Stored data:
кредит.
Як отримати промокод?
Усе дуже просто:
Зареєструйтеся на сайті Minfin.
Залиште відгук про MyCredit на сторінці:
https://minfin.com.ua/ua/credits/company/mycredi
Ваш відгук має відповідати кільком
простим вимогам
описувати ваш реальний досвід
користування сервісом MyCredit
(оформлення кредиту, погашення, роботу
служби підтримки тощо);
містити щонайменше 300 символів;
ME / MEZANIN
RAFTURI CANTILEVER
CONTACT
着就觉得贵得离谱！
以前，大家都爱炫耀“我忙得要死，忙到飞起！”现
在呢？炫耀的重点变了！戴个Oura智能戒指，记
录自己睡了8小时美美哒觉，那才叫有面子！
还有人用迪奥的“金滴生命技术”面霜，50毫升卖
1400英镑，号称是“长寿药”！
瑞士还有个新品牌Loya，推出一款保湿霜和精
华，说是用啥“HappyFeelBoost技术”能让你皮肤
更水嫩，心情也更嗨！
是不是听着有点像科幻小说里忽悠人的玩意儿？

Assignment: Rewrite every line of the material above as a numbered list, leaving out any blank lines.

Written answer:
1. кредит.
2. Як отримати промокод?
3. Усе дуже просто:
4. Зареєструйтеся на сайті Minfin.
5. Залиште відгук про MyCredit на сторінці:
6. https://minfin.com.ua/ua/credits/company/mycredi
7. Ваш відгук має відповідати кільком
8. простим вимогам
9. описувати ваш реальний досвід
10. користування сервісом MyCredit
11. (оформлення кредиту, погашення, роботу
12. служби підтримки тощо);
13. містити щонайменше 300 символів;
14. ME / MEZANIN
15. RAFTURI CANTILEVER
16. CONTACT
17. 着就觉得贵得离谱！
18. 以前，大家都爱炫耀“我忙得要死，忙到飞起！”现
19. 在呢？炫耀的重点变了！戴个Oura智能戒指，记
20. 录自己睡了8小时美美哒觉，那才叫有面子！
21. 还有人用迪奥的“金滴生命技术”面霜，50毫升卖
22. 1400英镑，号称是“长寿药”！
23. 瑞士还有个新品牌Loya，推出一款保湿霜和精
24. 华，说是用啥“HappyFeelBoost技术”能让你皮肤
25. 更水嫩，心情也更嗨！
26. 是不是听着有点像科幻小说里忽悠人的玩意儿？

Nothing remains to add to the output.